If you’re building a RAG pipeline or any application that needs semantic search, you’ll eventually need to decide where to store your embeddings. Dedicated vector databases (Pinecone, Qdrant, Weaviate) are one option. But for most teams — especially those already running PostgreSQL — pgvector is the faster, cheaper, and operationally simpler path.
pgvector is an open-source PostgreSQL extension that adds a vector data type, similarity search operators, and HNSW/IVFFlat indexes to your existing Postgres database. Your embeddings live in the same database as your application data, queryable with standard SQL, backed by Postgres ACID guarantees.
This tutorial covers everything from installation to production-ready RAG queries — with real code throughout.
What you’ll build: A working semantic search system that stores document embeddings in PostgreSQL and retrieves the most relevant chunks for a given query — the retrieval layer of a RAG pipeline.
Stack:
- PostgreSQL 15+ with pgvector 0.7+
- Python 3.11
openaiorollamafor embeddingspsycopg2/asyncpgfor database access
What is pgvector and why use it?
A vector embedding is a list of floating-point numbers — typically 768 to 3,072 dimensions — that encodes the semantic meaning of a piece of text, image, or other data. Two pieces of text with similar meaning produce vectors that are close together in that high-dimensional space.
pgvector adds the ability to store these vectors in Postgres and run distance calculations across them efficiently:
| Operation | SQL |
|---|---|
| Cosine similarity | embedding <=> query_vector |
| L2 distance | embedding <-> query_vector |
| Inner product | embedding <#> query_vector |
When pgvector is the right choice:
- You’re already running PostgreSQL
- Your vector count is under ~5 million
- You want to JOIN embeddings with relational data (user IDs, document metadata, access control)

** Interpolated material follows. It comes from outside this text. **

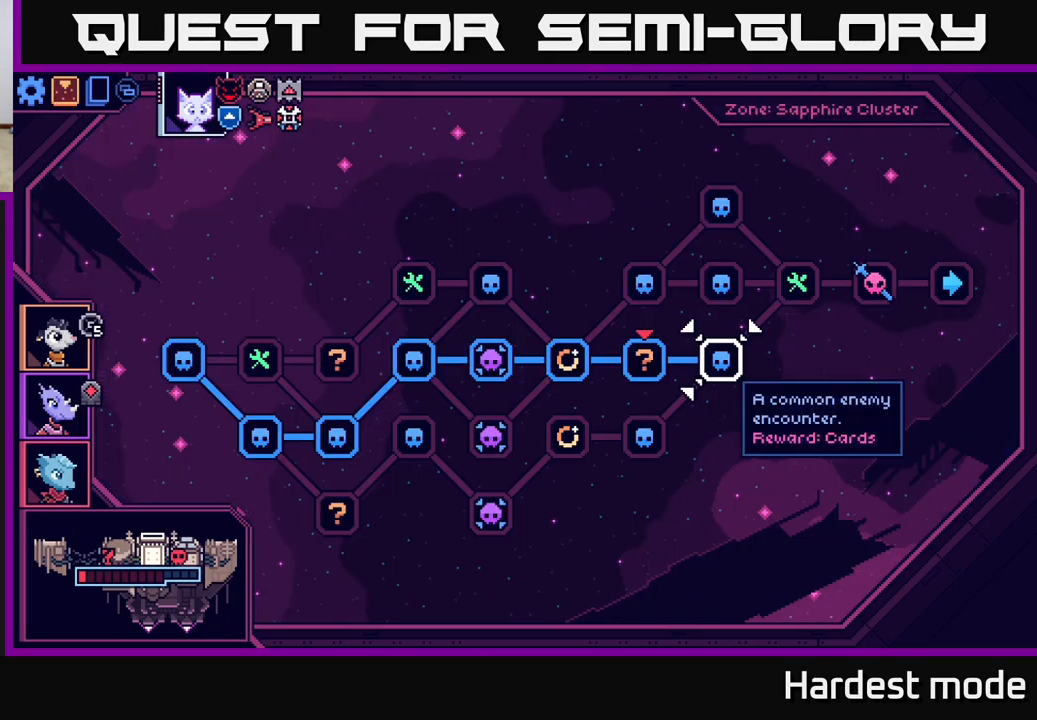
{"buttons": [], "left_stick": "center", "right_stick": "center", "events": [[217, "left_stick", "right"], [417, "left_stick", "center"]]}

- You need ACID transactions across your app data and embeddings
- You want to avoid managing another infrastructure component
When to use a dedicated vector DB instead:
- 10M+ vectors with sub-10ms latency requirements
- You need advanced filtering at massive scale (Qdrant handles this better)
- Your team has no existing Postgres infrastructure
For most ASEAN and Japan enterprise RAG projects — internal document search, contract retrieval, SOC alert enrichment — pgvector is sufficient and significantly simpler to operate.
Architecture overview
flowchart TD
A["Documents\n(PDF, text, DB records)"] --> B["Chunking\n(split into ~500 token segments)"]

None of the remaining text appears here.